Figure:Nvidia Blackwell Platform(Image:State of AI)
In addition, Nvidia remains the top choice for AI research papers. According to statistics, Nvidia used 19 times more AI research papers last year than all its peers. This year, although the lead has narrowed, it is still around 11 times. This is partly due to a 522% increase in TPU usage, while the gap with Nvidia has narrowed to 34 times. At the same time, Huawei's Ascend 910 chip usage increased by 353%, the use of large AI chip startups increased by 61%, and Apple chip research also increased.
Usage of NVIDIA's A100, H100 (+477%) and 4090 (+262%) series continues to grow (up 59% year-over-year). And the usage rate of the V100, which has been used for 7 years (-20%), is still half that of the A100, which further proves the long-term use value of NVIDIA products in AI research.

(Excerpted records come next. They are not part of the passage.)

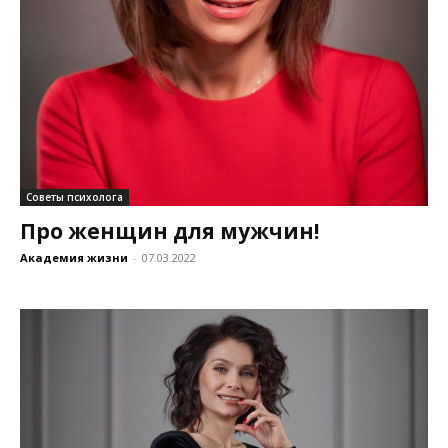
Советы психолога
Про женщин для мужчин!
Академия жизни
-
07.03.2022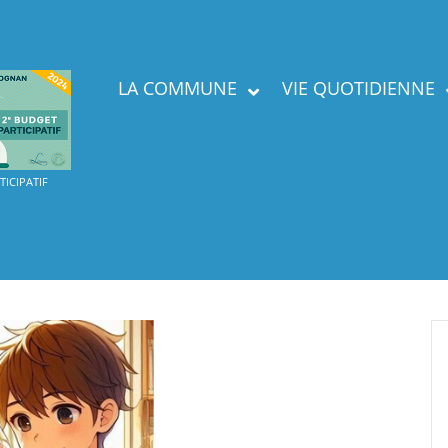
LA COMMUNE
VIE QUOTIDIENNE
Présent
ICIPATIF
Labels
Services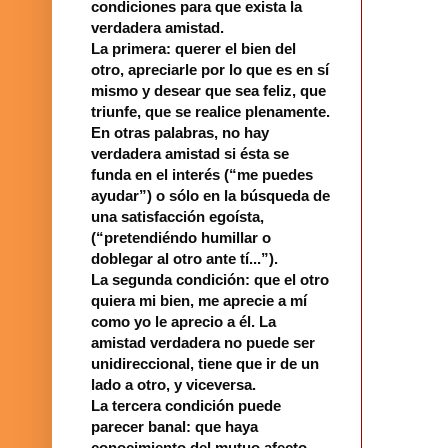
condiciones para que exista la
verdadera amistad.
La primera: querer el bien del
otro, apreciarle por lo que es en sí
mismo y desear que sea feliz, que
triunfe, que se realice plenamente.
En otras palabras, no hay
verdadera amistad si ésta se
funda en el interés (“me puedes
ayudar”) o sólo en la búsqueda de
una satisfacción egoísta,
(“pretendiéndo humillar o
doblegar al otro ante tí...”).
La segunda condición: que el otro
quiera mi bien, me aprecie a mí
como yo le aprecio a él. La
amistad verdadera no puede ser
unidireccional, tiene que ir de un
lado a otro, y viceversa.
La tercera condición puede
parecer banal: que haya
conocimiento del mutuo afecto,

When it comes to AI chip start-ups, Cerebras appears to be leading the way, using its wafer-level system to drive a 106% increase in the number of AI research papers. Groq's recently launched LPUs are also starting to make their mark in AI research papers. Meanwhile, Graphcore will be acquired by SoftBank in mid-to-late 2024. Unlike these AI chip startups, most of them have shifted from sales systems to open model-based inference interfaces, seeking to find new breakthroughs in the competition with NVIDIA.